··· Dataset content ···

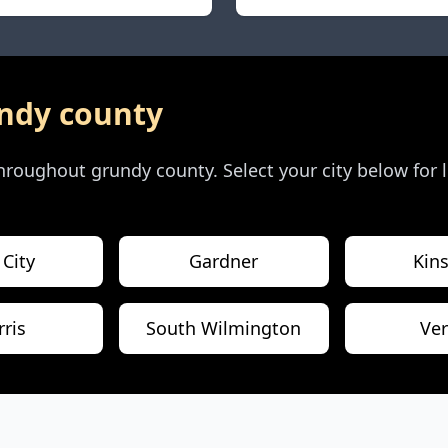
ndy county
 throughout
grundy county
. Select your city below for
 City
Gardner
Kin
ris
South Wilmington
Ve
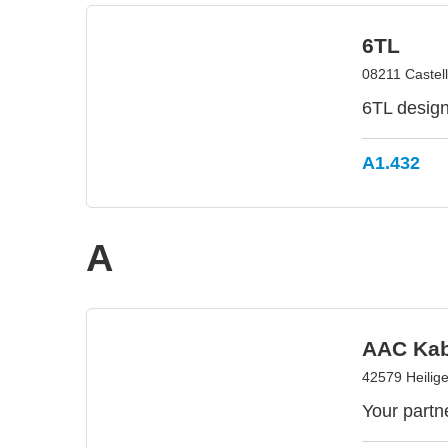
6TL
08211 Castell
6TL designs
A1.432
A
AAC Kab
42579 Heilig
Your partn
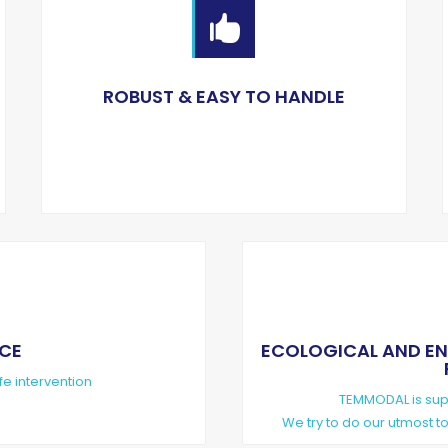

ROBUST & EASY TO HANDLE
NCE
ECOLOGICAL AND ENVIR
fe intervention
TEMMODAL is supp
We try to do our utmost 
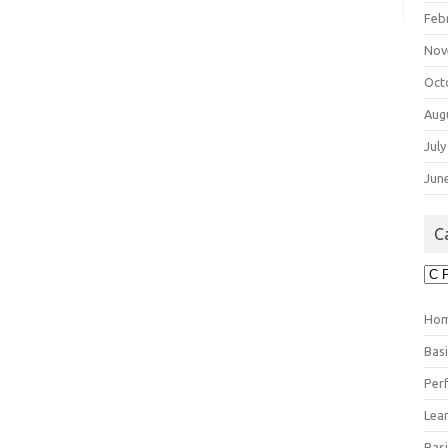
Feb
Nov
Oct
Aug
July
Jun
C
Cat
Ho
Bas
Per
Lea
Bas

···

### Work to complete
Return every record exactly, minus the pictures.

### The answer
ndy county
 throughout
grundy county
. Select your city below for
 City
Gardner
Kin
ris
South Wilmington
Ve
6TL
08211 Castell
6TL designs
A1.432
A
AAC Kab
42579 Heilig
Your partn

ROBUST & EASY TO HANDLE
NCE
ECOLOGICAL AND ENVIR
fe intervention
TEMMODAL is supp
We try to do our utmost 
Feb
Nov
Oct
Aug
July
Jun
C
Cat
Ho
Bas
Per
Lea
Bas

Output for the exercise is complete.